## TASK PROMPT
Exactly as written, transcribe the data that follows.

## DATA SEGMENT
^^^^
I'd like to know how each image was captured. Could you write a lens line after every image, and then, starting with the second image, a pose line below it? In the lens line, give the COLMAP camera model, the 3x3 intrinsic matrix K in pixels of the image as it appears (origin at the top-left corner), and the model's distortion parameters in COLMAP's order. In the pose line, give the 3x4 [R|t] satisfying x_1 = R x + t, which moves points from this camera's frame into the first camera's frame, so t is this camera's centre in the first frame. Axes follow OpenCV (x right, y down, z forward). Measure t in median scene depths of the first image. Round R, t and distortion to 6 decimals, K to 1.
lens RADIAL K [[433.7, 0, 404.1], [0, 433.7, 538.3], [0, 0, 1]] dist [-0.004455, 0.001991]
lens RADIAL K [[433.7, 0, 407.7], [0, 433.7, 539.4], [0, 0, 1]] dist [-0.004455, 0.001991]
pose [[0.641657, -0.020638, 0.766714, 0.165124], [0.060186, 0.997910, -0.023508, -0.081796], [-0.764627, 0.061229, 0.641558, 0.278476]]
^^^^
## TASK SOLUTION
I'd like to know how each image was captured. Could you write a lens line after every image, and then, starting with the second image, a pose line below it? In the lens line, give the COLMAP camera model, the 3x3 intrinsic matrix K in pixels of the image as it appears (origin at the top-left corner), and the model's distortion parameters in COLMAP's order. In the pose line, give the 3x4 [R|t] satisfying x_1 = R x + t, which moves points from this camera's frame into the first camera's frame, so t is this camera's centre in the first frame. Axes follow OpenCV (x right, y down, z forward). Measure t in median scene depths of the first image. Round R, t and distortion to 6 decimals, K to 1.
lens RADIAL K [[433.7, 0, 404.1], [0, 433.7, 538.3], [0, 0, 1]] dist [-0.004455, 0.001991]
lens RADIAL K [[433.7, 0, 407.7], [0, 433.7, 539.4], [0, 0, 1]] dist [-0.004455, 0.001991]
pose [[0.641657, -0.020638, 0.766714, 0.165124], [0.060186, 0.997910, -0.023508, -0.081796], [-0.764627, 0.061229, 0.641558, 0.278476]]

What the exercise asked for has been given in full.